Na prática, o Copom argumentou que manter uma taxa de juros suficiente para levar a inflação à meta no fim de 2027 poderia fazer com que a inflação ficasse abaixo da meta no início de 2028. Esse trecho abriu espaço para interpretações de que ainda há margem para novos cortes na Selic, mesmo com a deterioração do cenário inflacionário.
Na avaliação do especialista em renda variável da Davos Investimentos, Marcelo Boragini, a principal discussão deixou de ser quantos cortes ainda serão realizados e passou a ser em qual reunião o Copom poderá interromper o ciclo de redução da Selic para reavaliar o cenário econômico.
Especialistas criticam comunicação do BC
Nem todos os economistas interpretaram o comunicado de forma positiva.
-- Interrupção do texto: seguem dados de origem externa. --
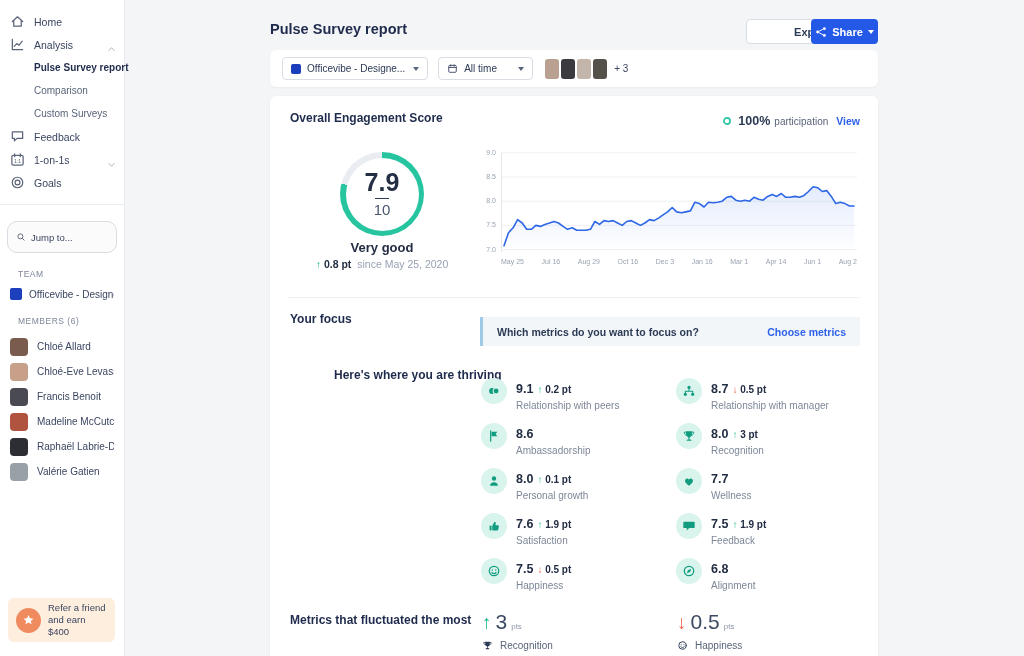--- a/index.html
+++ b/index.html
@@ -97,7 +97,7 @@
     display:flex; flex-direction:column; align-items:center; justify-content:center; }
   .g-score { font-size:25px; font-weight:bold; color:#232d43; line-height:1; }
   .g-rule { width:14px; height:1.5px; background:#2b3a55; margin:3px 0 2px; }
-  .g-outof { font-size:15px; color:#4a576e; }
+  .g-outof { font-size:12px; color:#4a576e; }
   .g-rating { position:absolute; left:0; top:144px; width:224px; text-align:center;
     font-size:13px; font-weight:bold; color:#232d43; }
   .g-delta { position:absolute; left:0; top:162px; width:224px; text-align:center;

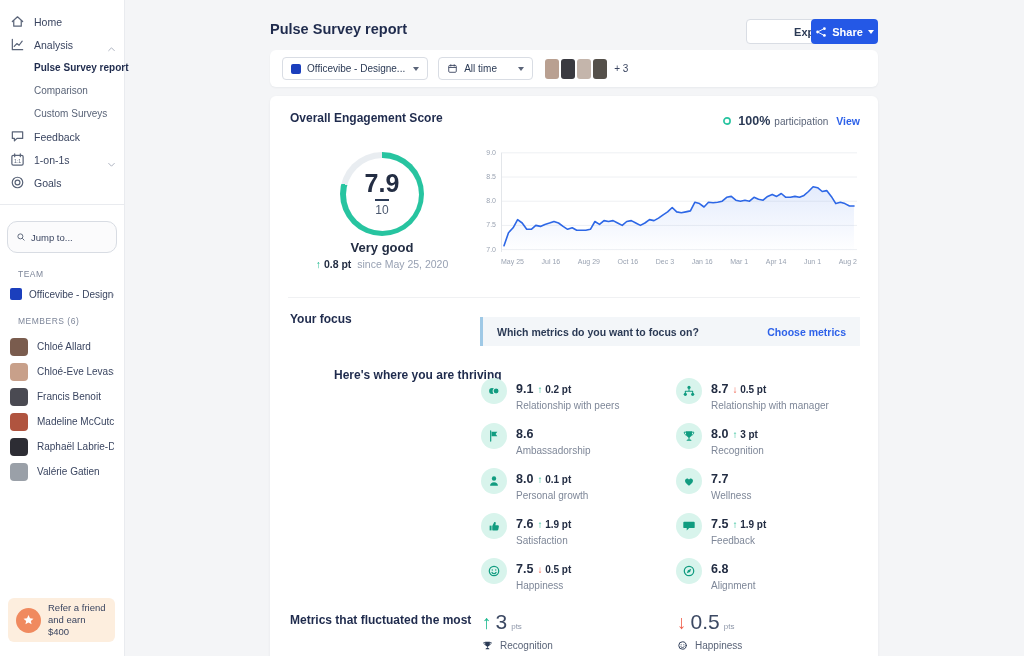--- a/index.html
+++ b/index.html
@@ -21,7 +21,7 @@
     font-size:10px; color:#5a6478; cursor:pointer; white-space:nowrap; }
   .nav-child.active { font-weight:bold; color:#1f2b4d; font-size:10px; }
   .side-divider { height:1px; background:#e9ebef; margin:10px 0 0 0; }
-  .jump { display:flex; align-items:center; margin:16px 7px 0 7px; height:32px;
+  .jump { display:flex; align-items:center; margin:4px 7px 0 7px; height:32px;
     border:1px solid #d8dce3; border-radius:10px; background:#fbfbfc;
     padding:9px 8px; cursor:pointer; }
   .jump svg { width:10px; height:10px; color:#5a6478; }

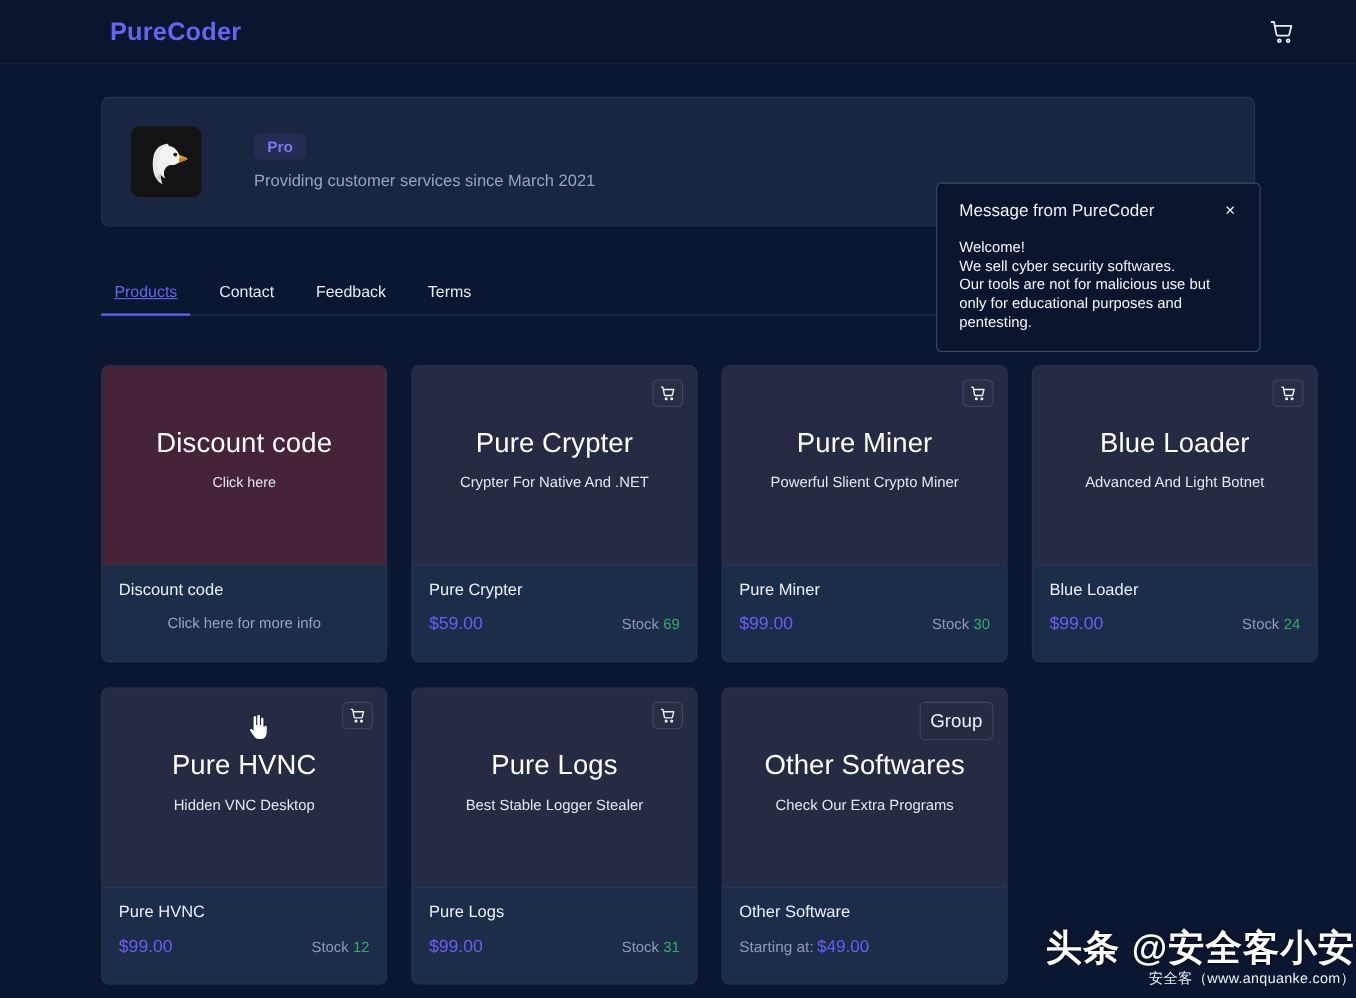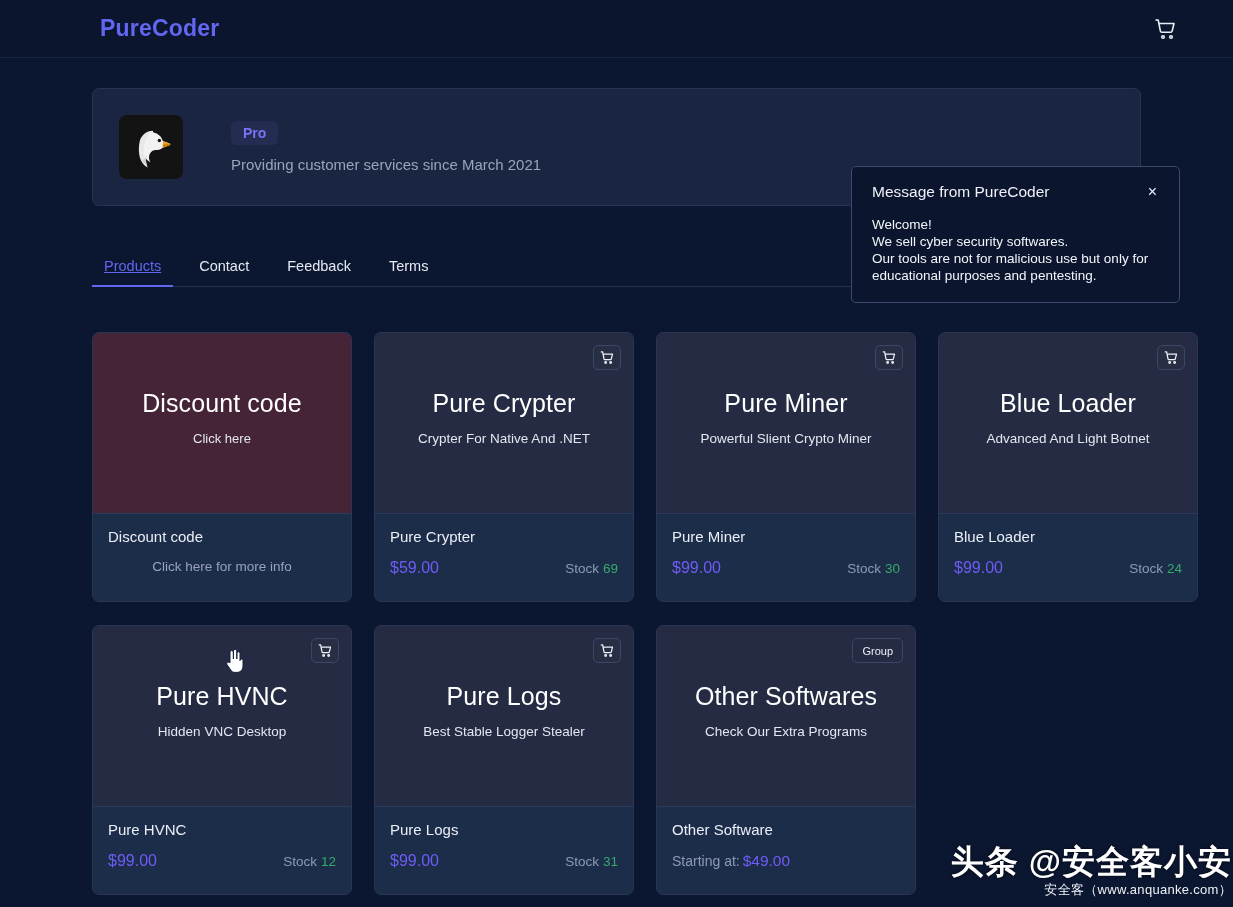--- a/index.html
+++ b/index.html
@@ -98,7 +98,7 @@
     position: absolute;
     left: 851px;
     top: 78px;
-    width: 329px;
+    width: 295px;
     background: #0b152e;
     border: 1px solid #3c4b6b;
     border-radius: 5px;

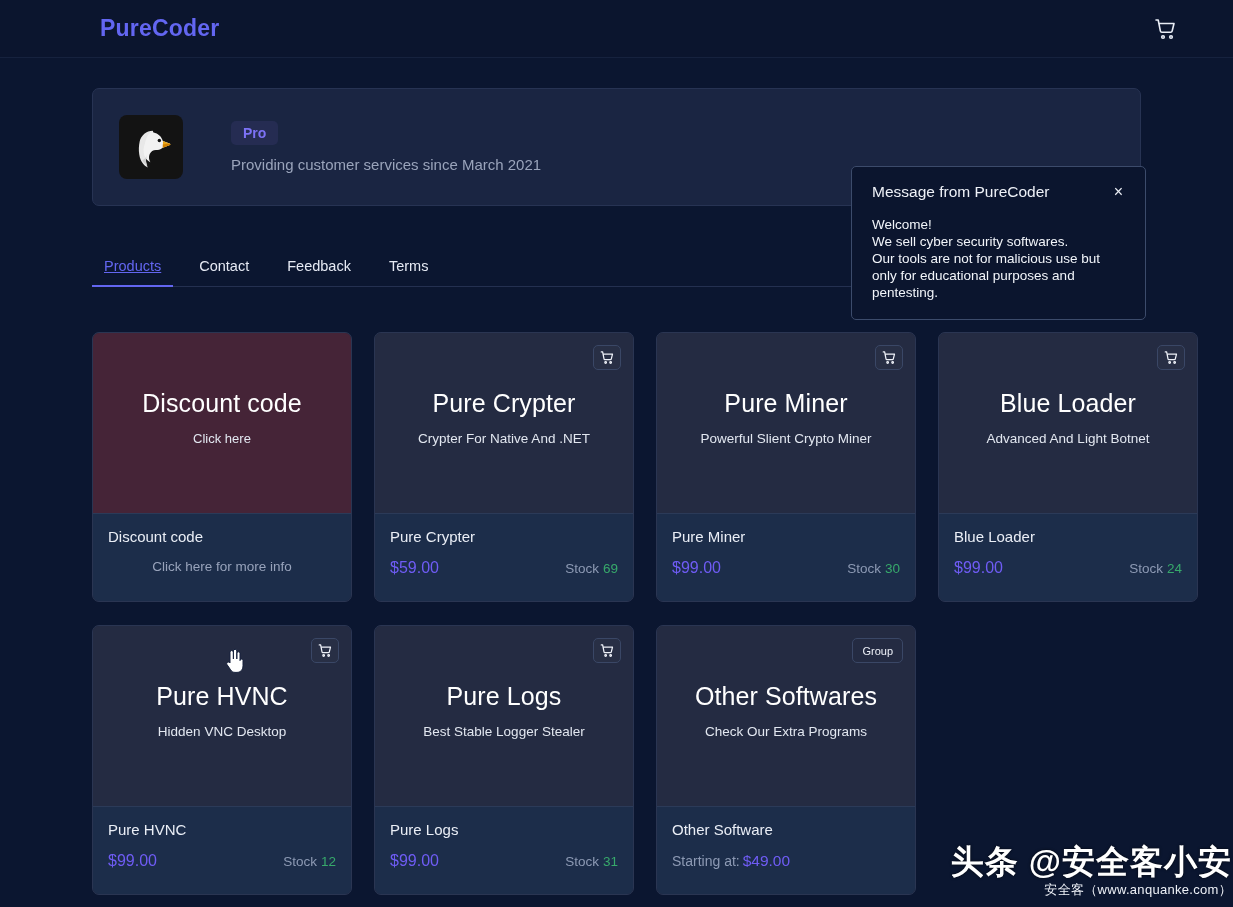--- a/index.html
+++ b/index.html
@@ -210,7 +210,7 @@
     position: absolute;
     top: 12px;
     right: 12px;
-    height: 25px;
+    height: 35px;
     padding: 0 9px;
     border: 1px solid #3a4766;
     border-radius: 5px;
@@ -218,7 +218,7 @@
     align-items: center;
     justify-content: center;
     color: #eef1f8;
-    font-size: 11px;
+    font-size: 17px;
   }
   .card-bottom {
     background: #1c2d4a;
Em comentário enviado ao Monitor do Mercado, a CEO da Magno Investimentos, Olívia Flôres de Brás, afirmou que a mensagem do Banco Central foi uma das mais difíceis de interpretar dos últimos anos.
Segundo ela, o documento tenta conciliar três ideias ao mesmo tempo: reconhecer que a inflação continua elevada, afirmar que os juros já estão restritivos e manter em aberto tanto a possibilidade de novos cortes quanto de uma eventual alta dos juros no futuro.
Na mesma linha, Solange Sour, diretora de macroeconomia para o Brasil no UBS Global Wealth Management, em publicação no LinkedIn, avaliou que o comunicado pode enfraquecer a credibilidade da política monetária ao ampliar o horizonte utilizado para perseguir a meta de inflação.
Para ela, essa mudança reduz a disciplina do regime de metas e aumenta o custo para reancorar as expectativas de inflação.